▼

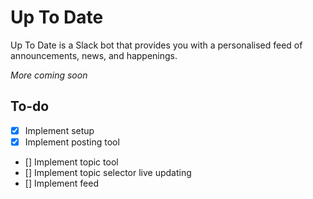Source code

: # Up To Date
Up To Date is a Slack bot that provides you with a personalised feed of announcements, news, and happenings.

_More coming soon_

## To-do
- [x] Implement setup
- [x] Implement posting tool
- [] Implement topic tool
- [] Implement topic selector live updating
- [] Implement feed
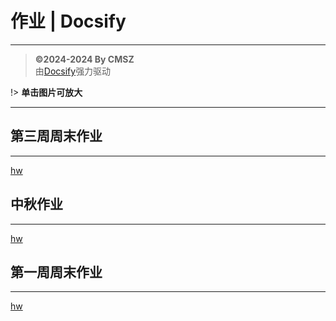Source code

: <h1> 作业 | Docsify </h1>

-----
> **©2024-2024 By CMSZ**  
> 由[Docsify](https://docsify.js.org/)强力驱动

!> **单击图片可放大**

-----
## 第三周周末作业 ##
-----
[hw](../hw/3.md ':include')
## 中秋作业 ##
-----
[hw](../hw/2.md ':include')
## 第一周周末作业 ##
-----
[hw](../hw/1.md ':include')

▲

◆ **Aim of the exercise**
Could you rewrite all of the lines above, swapping "Implement" for "Build" wherever it appears and keeping everything else the same? Leave the pictures out of your answer.

◆ **Answer space**
Source code

: # Up To Date
Up To Date is a Slack bot that provides you with a personalised feed of announcements, news, and happenings.

_More coming soon_

## To-do
- [x] Build setup
- [x] Build posting tool
- [] Build topic tool
- [] Build topic selector live updating
- [] Build feed
Source code

: <h1> 作业 | Docsify </h1>

-----
> **©2024-2024 By CMSZ**  
> 由[Docsify](https://docsify.js.org/)强力驱动

!> **单击图片可放大**

-----
## 第三周周末作业 ##
-----
[hw](../hw/3.md ':include')
## 中秋作业 ##
-----
[hw](../hw/2.md ':include')
## 第一周周末作业 ##
-----
[hw](../hw/1.md ':include')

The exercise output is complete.